(Front-end code change data)
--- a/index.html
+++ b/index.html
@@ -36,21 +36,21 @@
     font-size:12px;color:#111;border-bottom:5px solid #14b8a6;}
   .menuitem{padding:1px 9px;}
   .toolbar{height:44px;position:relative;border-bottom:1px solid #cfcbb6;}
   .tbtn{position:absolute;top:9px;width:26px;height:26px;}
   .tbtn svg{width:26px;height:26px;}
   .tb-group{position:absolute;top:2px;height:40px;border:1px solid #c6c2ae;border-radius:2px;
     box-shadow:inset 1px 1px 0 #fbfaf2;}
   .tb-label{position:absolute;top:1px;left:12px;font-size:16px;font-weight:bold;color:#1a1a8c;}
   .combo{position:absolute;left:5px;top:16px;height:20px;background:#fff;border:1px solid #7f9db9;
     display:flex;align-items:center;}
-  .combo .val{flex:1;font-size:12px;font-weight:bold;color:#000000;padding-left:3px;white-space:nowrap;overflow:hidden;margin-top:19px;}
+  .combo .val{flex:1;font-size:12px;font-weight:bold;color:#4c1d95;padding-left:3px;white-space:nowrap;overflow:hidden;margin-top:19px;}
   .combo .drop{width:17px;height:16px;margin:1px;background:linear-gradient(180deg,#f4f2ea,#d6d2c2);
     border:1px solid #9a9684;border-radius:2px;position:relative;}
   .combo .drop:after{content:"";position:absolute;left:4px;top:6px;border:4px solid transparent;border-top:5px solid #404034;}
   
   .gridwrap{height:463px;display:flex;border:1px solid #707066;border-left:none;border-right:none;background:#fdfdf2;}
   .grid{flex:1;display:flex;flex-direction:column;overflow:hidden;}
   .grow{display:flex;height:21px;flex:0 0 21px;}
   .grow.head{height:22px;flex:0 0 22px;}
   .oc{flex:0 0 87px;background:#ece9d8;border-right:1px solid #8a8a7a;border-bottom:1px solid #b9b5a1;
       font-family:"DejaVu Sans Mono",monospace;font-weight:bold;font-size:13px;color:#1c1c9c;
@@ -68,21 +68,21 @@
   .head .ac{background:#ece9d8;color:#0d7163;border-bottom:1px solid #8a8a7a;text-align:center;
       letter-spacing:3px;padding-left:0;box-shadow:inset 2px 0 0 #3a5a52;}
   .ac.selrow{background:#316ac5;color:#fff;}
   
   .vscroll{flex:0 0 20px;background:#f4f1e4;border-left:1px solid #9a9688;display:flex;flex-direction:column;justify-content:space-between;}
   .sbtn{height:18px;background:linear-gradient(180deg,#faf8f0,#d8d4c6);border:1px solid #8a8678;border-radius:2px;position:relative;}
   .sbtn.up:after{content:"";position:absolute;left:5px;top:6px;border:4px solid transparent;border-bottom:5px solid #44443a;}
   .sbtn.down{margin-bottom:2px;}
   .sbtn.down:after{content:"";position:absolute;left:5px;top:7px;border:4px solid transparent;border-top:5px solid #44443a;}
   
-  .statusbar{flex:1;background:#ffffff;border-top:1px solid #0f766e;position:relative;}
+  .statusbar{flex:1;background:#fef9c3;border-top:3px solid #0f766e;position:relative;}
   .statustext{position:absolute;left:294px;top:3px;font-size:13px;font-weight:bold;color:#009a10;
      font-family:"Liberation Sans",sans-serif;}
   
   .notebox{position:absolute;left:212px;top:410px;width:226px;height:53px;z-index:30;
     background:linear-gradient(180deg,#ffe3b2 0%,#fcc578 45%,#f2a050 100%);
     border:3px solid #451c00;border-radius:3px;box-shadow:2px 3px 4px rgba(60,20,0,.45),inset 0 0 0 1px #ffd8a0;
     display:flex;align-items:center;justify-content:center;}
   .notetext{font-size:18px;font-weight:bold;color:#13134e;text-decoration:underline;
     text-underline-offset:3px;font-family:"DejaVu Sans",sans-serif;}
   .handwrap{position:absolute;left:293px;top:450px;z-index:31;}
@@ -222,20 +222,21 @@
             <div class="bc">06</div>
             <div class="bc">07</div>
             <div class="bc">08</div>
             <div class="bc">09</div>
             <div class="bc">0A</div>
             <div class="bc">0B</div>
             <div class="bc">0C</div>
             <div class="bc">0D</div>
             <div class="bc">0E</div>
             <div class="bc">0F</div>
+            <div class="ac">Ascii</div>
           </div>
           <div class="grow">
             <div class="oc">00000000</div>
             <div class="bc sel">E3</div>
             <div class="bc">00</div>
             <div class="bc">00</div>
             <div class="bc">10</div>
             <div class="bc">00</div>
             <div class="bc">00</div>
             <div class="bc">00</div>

* * *

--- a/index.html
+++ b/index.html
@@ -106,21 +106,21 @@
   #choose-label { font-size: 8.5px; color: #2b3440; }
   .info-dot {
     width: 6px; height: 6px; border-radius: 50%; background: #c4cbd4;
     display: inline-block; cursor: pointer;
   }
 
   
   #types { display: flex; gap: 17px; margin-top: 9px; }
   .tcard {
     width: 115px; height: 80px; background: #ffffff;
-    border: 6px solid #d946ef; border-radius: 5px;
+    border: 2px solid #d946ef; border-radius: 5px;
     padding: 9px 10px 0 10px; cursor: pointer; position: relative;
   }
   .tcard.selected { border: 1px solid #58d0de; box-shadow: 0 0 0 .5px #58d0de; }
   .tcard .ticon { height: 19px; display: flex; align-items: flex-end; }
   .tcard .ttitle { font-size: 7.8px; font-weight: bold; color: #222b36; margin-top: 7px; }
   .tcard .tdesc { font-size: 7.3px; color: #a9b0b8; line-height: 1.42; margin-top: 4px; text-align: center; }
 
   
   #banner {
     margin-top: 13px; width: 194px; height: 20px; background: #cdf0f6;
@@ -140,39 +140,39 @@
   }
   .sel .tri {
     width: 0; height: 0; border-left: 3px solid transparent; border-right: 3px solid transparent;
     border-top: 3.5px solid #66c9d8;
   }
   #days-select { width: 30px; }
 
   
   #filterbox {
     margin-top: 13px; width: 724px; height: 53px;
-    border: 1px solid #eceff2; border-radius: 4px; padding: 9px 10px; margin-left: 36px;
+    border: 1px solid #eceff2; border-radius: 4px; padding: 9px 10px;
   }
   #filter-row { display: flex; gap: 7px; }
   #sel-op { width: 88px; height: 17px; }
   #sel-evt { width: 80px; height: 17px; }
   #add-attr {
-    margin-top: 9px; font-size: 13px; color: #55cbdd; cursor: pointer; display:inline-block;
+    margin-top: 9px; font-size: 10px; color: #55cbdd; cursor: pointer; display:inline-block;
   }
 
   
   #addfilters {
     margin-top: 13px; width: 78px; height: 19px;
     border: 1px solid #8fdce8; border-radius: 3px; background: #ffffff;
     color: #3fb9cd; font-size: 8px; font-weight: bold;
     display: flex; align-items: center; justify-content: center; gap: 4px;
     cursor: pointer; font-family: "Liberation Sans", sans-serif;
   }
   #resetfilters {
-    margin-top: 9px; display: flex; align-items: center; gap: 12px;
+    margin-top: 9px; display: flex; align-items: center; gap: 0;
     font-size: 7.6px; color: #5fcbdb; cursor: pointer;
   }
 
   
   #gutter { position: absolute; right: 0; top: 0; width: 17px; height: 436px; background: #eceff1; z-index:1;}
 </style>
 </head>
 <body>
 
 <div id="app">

▸ **Task item**: Please state how many lines in the entries include the string "statusbar", giving no more than the number.

▸ **The completed task**: 2